Both the model_final.pth and config.yaml need to be in the same directory if you are using the command line arguments.
Debugging
Here are some issues that may arise and the fixes that are recommended:
-
DLL issues
- ensure that the pythoncom37.dll and files aren't found multiple times in the PATH
- see https://github.com/mhammond/pywin32/issues/1709 and https://github.com/Azure/azure-cli/issues/17986
-
OSError: [Errno 22] Invalid argument: 'C:\Users\USER/.torch/iopath_cache\s/h7th27jfv19rxiy\model_final.pth?dl=1.lock'
- ensure the model weights are correctly downloaded and/or loaded; may also be an issue with pytesseract
- see https://stackoverflow.com/questions/68094922/pytorch-throws-oserror-on-detectron2layoutmodel
-
Cannot find field 'gt_masks' in the given Instances!

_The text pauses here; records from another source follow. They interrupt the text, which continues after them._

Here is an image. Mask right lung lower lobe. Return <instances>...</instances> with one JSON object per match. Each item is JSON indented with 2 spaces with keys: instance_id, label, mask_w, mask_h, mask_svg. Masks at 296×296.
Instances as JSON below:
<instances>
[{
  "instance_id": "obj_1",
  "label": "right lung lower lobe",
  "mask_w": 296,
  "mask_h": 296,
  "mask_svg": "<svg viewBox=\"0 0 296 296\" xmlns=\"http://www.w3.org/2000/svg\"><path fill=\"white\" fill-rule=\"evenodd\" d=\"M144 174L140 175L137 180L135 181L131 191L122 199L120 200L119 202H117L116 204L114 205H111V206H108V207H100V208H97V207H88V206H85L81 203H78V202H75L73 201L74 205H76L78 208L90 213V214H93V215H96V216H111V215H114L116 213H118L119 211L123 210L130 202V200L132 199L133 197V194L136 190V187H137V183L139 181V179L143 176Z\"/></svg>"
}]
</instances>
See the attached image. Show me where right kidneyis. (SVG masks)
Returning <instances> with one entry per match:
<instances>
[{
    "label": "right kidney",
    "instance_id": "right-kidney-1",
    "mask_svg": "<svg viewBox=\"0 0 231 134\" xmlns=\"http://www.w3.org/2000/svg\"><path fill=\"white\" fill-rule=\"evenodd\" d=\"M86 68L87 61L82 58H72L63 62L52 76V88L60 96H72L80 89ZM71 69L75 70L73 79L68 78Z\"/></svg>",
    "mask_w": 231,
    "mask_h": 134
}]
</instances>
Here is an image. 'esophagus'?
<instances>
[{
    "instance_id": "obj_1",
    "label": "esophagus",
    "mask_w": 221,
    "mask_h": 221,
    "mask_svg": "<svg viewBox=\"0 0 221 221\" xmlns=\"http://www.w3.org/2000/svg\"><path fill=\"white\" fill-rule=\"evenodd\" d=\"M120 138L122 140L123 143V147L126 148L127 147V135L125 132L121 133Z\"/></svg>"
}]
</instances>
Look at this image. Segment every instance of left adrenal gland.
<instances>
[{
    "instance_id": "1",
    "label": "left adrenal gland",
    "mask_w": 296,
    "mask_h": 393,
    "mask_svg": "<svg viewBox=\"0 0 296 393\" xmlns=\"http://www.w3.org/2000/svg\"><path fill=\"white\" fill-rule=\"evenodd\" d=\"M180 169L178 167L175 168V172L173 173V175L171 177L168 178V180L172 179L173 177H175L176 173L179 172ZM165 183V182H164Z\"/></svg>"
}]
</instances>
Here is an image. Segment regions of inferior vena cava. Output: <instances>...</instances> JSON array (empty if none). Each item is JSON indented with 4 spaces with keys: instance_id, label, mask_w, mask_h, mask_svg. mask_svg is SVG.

- ensure that you have masks defined in the training data, or switch to a model that doesn't require masks (faster verses mask)
- https://github.com/facebookresearch/detectron2/issues/485
-
Can't find model weights after training a model
-
Just a good link to have: https://towardsdatascience.com/auto-parse-and-understand-any-document-5d72e81b0be9
Model Retraining
For a detectron2 training tutorial, see this colab.
You'll need the following git repo to have a config file that works in the next stages. Here's an example of the next stages with some explanations to help supplement the documentation already on the github page.
git clone https://github.com/Layout-Parser/layout-model-training.git
cd layout-model-training
python tools/train_net.py --dataset_name "lsr" --json_annotation_train "/content/training/coco.json" --image_path_train "/content/training" --config-file "/content/layout-model-training/pubLay.yml" MODEL.WEIGHTS "/content/layout-model-training/pubLay.pth" OUTPUT_DIR "/content/out" SOLVER.MAX_ITER 300 SOLVER.IMS_PER_BATCH 2 SOLVER.BASE_LR 0.00025 MODEL.ROI_HEADS.BATCH_SIZE_PER_IMAGE 128 MODEL.ROI_HEADS.NUM_CLASSES 1
train_net.py has 2 different types of arguments: script specific and detectron2 specific arguments. See the github project for documentation on any argument starting with --
while all other arguments (in all caps) are detectron2 arguments. The --json_annotation_train
argument is expecting a json file that follows the coco dataset format. The config files can be found in the layout parser pretrained zoo. No clear documentation exists on how to get a config file for other models.
After training is done, there should be model_final.pth and config.yaml files near the working directory. These are the same files that are required for a custom model in the ocr script.